Бывают разного рода удары: удар по позвоночнику, по нервам, по совести, но самый сильный и болезненный — удар по чувству собственного достоинства. Такой удар пришлось принять Джону теперь, когда он столкнулся с матерью. Он вдруг понял, что совершил некрасивый поступок. Привести Флер открыто — да. Но украдкой... Сгорая от стыда, он призвал на помощь всю наглость, на какую только был способен.
Флер улыбалась немного вызывающе. На лице Ирэн испуг быстро сменился равнодушно-приветливым выражением. Она заговорила первая:
— Очень рада вас видеть. Как мило, что Джон надумал привезти вас к нам.
— Мы не собирались заходить в дом, — выпалил Джон. — Я только хотел показать Флер, где мы живем.
Мать его спокойно сказала:
— Зайдемте выпьем чаю.
Сознавая, что только усугубил свою бестактность, Джон услышал ответ Флер:
— Благодарю вас, я с удовольствием зашла бы, но мне надо вернуться к обеду. Я случайно встретила Джона, и мне захотелось посмотреть на его дом.
Как она владеет собой!
— Отлично, но все-таки вы должны выпить у нас чаю. Мы вас отправим потом на вокзал. Мой муж будет рад вас видеть.
Взгляд матери, остановившись на миг на лице Джона, поверг его во прах, раздавил, как червя.
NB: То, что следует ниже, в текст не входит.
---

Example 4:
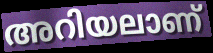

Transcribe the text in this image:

അറിയലാണ്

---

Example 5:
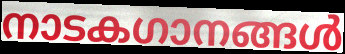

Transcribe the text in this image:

നാടകഗാനങ്ങൾ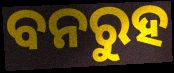
ବନରୁହ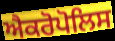
ਐਕਰੋਪੋਲਿਸ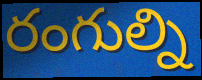
రంగుల్ని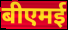
बीएमई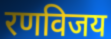
रणविजय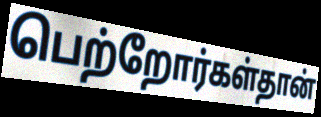
பெற்றோர்கள்தான்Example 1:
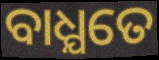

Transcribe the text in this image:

ବାଧ୍ଯତେ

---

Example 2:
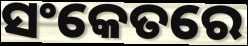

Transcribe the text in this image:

ସଂକେତରେ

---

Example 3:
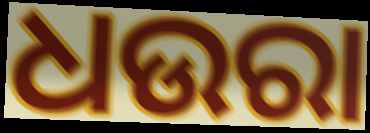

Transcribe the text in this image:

ଧଉରା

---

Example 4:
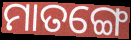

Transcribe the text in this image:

ମାତଙ୍ଗେ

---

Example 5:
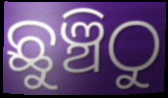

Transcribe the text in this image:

ଛୁଞ୍ଚିଠୁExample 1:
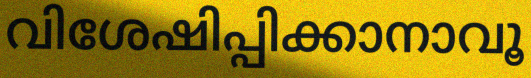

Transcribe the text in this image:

വിശേഷിപ്പിക്കാനാവൂ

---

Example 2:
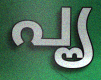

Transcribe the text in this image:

പൄ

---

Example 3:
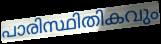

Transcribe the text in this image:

പാരിസ്ഥിതികവും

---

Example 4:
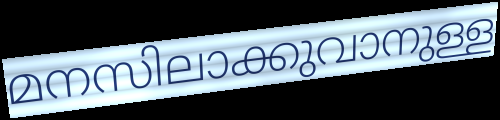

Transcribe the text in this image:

മനസിലാക്കുവാനുള്ള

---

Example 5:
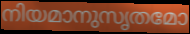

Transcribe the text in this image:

നിയമാനുസൃതമോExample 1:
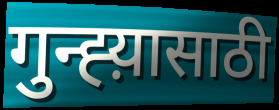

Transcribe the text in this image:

गुन्ह्य़ासाठी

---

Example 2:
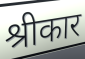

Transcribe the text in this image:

श्रीकार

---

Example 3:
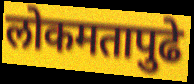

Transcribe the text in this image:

लोकमतापुढे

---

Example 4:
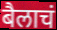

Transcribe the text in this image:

बैलाचं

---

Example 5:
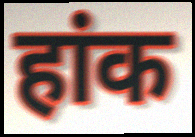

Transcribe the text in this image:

हांक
Потом она пошла вперед, и Флер последовала за ней. Джон чувствовал себя ребенком, плетясь следом за обеими женщинами, так свободно разговаривавшими об Испании и Уонсдоне и о доме на зеленом холме за деревьями. Он следил, как скрещивались их взгляды, как они изучали друг друга — эти два существа, которых он любил больше всех на свете.
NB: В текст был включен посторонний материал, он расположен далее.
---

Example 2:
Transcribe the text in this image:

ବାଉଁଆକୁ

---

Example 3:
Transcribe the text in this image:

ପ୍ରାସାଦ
Он издали увидел отца, сидевшего под старым дубом, и заранее страдал от унизительного приговора, который придется ему прочитать во взгляде старика, в его спокойной позе, в его худощавой фигуре, старческой, но изящной; Джону уже чудилась легкая ирония в его голосе и улыбке.
— Это Флер Форсайт, Джолион; Джон привез ее посмотреть наш дом. Устроим чай сейчас же — наша гостья торопится на поезд. Джон, распорядись, дорогой, и вызови по телефону такси.
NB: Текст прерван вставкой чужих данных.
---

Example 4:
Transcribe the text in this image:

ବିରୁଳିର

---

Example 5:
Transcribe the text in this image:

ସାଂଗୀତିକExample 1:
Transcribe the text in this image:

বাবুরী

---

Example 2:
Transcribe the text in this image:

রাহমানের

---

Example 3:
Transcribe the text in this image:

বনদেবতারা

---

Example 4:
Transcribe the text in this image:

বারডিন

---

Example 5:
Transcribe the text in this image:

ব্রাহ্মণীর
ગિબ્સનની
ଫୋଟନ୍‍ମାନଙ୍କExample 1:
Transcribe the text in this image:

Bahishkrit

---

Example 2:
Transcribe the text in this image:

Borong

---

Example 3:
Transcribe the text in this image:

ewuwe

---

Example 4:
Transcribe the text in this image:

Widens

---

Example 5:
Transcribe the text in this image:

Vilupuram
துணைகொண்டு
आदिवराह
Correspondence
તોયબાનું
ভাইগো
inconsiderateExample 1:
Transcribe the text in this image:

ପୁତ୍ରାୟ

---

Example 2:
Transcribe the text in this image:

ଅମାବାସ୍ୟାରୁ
Было странно оставить ее с ними одну, и все-таки — как, несомненно, предусмотрела его мать — сейчас это оказалось наименьшим из зол; Джон побежал в дом. Теперь он больше ни на минуту не увидит Флер с глазу на глаз, а они не сговорились о следующей встрече. Когда он вернулся под прикрытием горничных и чайного прибора, в саду под старым дубом не чувствовалось и следа неловкости. Неловкость оставалась в нем самом, но от этого было не легче. Разговор шел о выставке на Корк-стрит.
— Мы, старики, — сказал его отец, — тщимся понять, почему мы не можем оценить нового искусства; вы с Джоном должны нас просветить.
— Его надо рассматривать как сатиру — вам не кажется? — сказала Флер.
Джолион улыбнулся.
— Сатира? Нет, мне думается, в нем есть нечто большее, чем сатира. Что ты скажешь, Джон?
— Не знаю, — замялся Джон.
Лицо его отца внезапно омрачилось.
— Мы надоели молодым — наши боги, наши идеалы.
Руби им головы, кричат они, низвергай кумиры! Вернемся к Ничему! И видит небо, они
так и сделали — уперлись в тупик. Джон поэт. Он тоже пойдет этой дорогой и будет топтать под ногами то, что останется от нас. Собственность, красота, чувство — все только дым! В наши дни не должно быть никакой собственности, даже собственных чувств. Они стоят поперек пути... в Ничто!
Джон слушал, ошеломленный, почти оскорбленный словами отца, за которыми чуял непостижимый для него скрытый смысл. Он же ничего не хочет топтать!
— Ничто стало богом нынешнего дня, — продолжал Джолион, — мы пришли туда, где стояли русские шестьдесят лет назад, когда зачинали нигилизм.
— Нет, папа, — вдруг воскликнул Джон, — мы только хотим жить и не знаем как, потому что нам мешает прошлое, — вот и все.